Power to him simply consists of the ability to impose his will, either through “deals” or military might, on other people and extract from them whatever resources — rare earths in Ukraine, beachfront property in Gaza, oil in Venezuela, who knows what in Greenland — he views as critical to U.S. prosperity, the preferences and rights of their citizens be damned.
This odious perspective dominated U.S. foreign policy throughout much of the Cold War era, with disastrous consequences.
Case in point: In 1954, United Fruit Co. complained to the Eisenhower administration about land reform efforts initiated by Guatemalan President Jacobo Arbenz to distribute land not currently in use to poor Mayan peasants.
Secretary of State John Foster Dulles and his brother Allen Dulles, head of the CIA, proposed an antidote to these suspiciously leftist policies: Instead of direct military action by the U.S., they recommended recruiting a disaffected military officer named Carlos Castillo Armas to organize groups of soldiers in the jungles of neighboring El Salvador and Honduras.
When several small incursions were repulsed, the CIA set up a radio station to broadcast news of nonexistent battles that gave the impression of a powerful army advancing toward the Guatemalan capital. To reinforce that impression, the CIA commissioned two military planes to buzz the president’s palace. After both were shot down, their absence threatened to jeopardize the entire mission, and a decision had to be made about whether or not to replace them.
President Eisenhower summoned my father, Henry F. Holland, assistant secretary for Latin American affairs at the time, to give his advice on the matter.
Knowing that my dad was against replacing the planes, Ike summoned CIA chief Allen Dulles to make the counterargument. My father contended that replacing the planes would expose U.S. involvement with the insurrection and thereby reinforce the perception of our country as the “bully from the North,” violate every known precept of national sovereignty and ignite a civil war.
Dulles argued simply that the operation in Guatemala would have zero chance of success without the needed planes. Believing that covert operations were preferable to some sort of U.S. invasion, Ike gave his nod for replacing the planes. A wealthy private individual and former ambassador to Brazil named William Pawley financed the purchase on the condition that the CIA reimburse him at some future date.
The planes took off from an airfield in Nicaragua, then ruled by a rabidly anti-Communist dictator named Anastasio Somoza, and dropped a bomb on the palace grounds, thereby spooking Arbenz and precipitating his flight to Mexico.
Once installed as president, Carlos Castillo Armas oversaw the murder of roughly 4,000 Arbenz supporters and Communists — a small price to pay, it appeared, for eliminating a potential pro-Russian ally.
But that was only the beginning.

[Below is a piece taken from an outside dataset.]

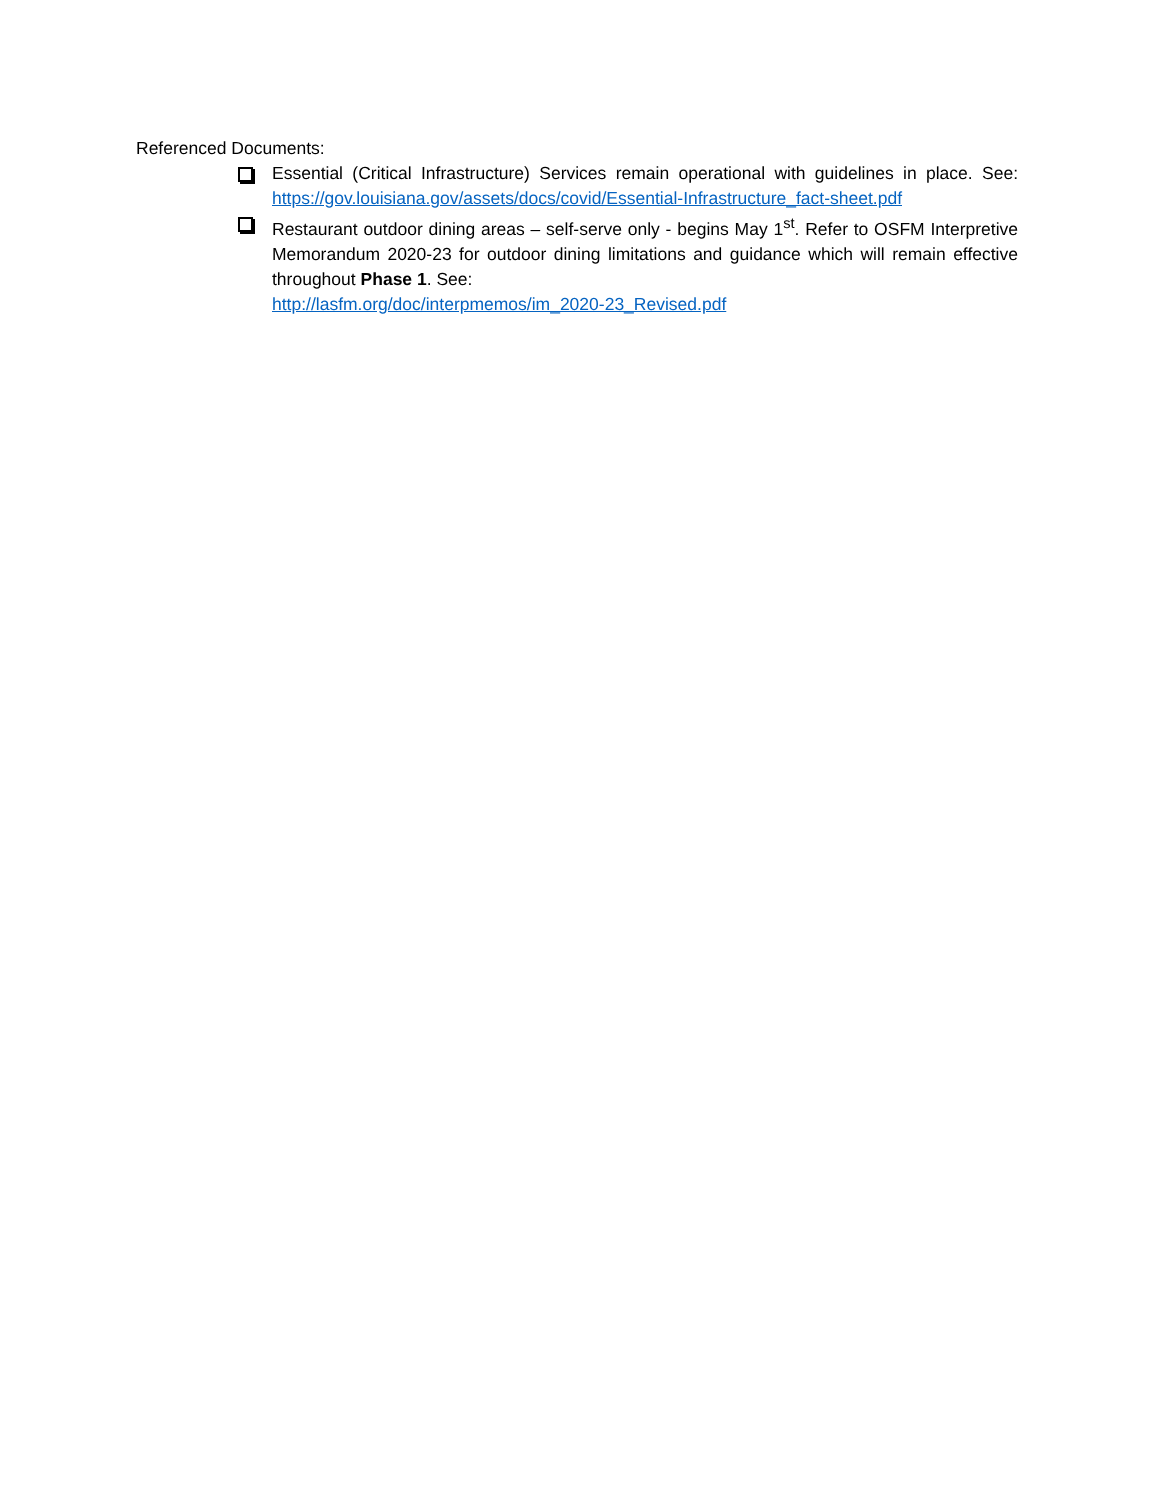Referenced Documents:
Essential (Critical Infrastructure) Services remain operational with guidelines in place. See: https://gov.louisiana.gov/assets/docs/covid/Essential-Infrastructure_fact-sheet.pdf
Restaurant outdoor dining areas – self-serve only - begins May 1<sup>st</sup>. Refer to OSFM Interpretive Memorandum 2020-23 for outdoor dining limitations and guidance which will remain effective throughout Phase 1. See:
http://lasfm.org/doc/interpmemos/im_2020-23_Revised.pdf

Over the ensuing 36 years and successive military coups, one of which resulted in the death of Armas, over 200,000 Guatemalans were killed or forcibly disappeared and 600 villages utterly destroyed. Overall, 83% were indigenous Maya, the perceived base of support for the rebels. The rest were labor union leaders, college professors, basically anyone who betrayed a hint of sympathy with rights of Mayan peasants or the average Guatemalan.
But Trump cares nothing for the lessons of history.
Colombia, Cuba, perhaps even Mexico are next in his sights. Are the American people really prepared to sustain the magnitude of his “Donroe Doctrine,” hemisphere-dominating agenda?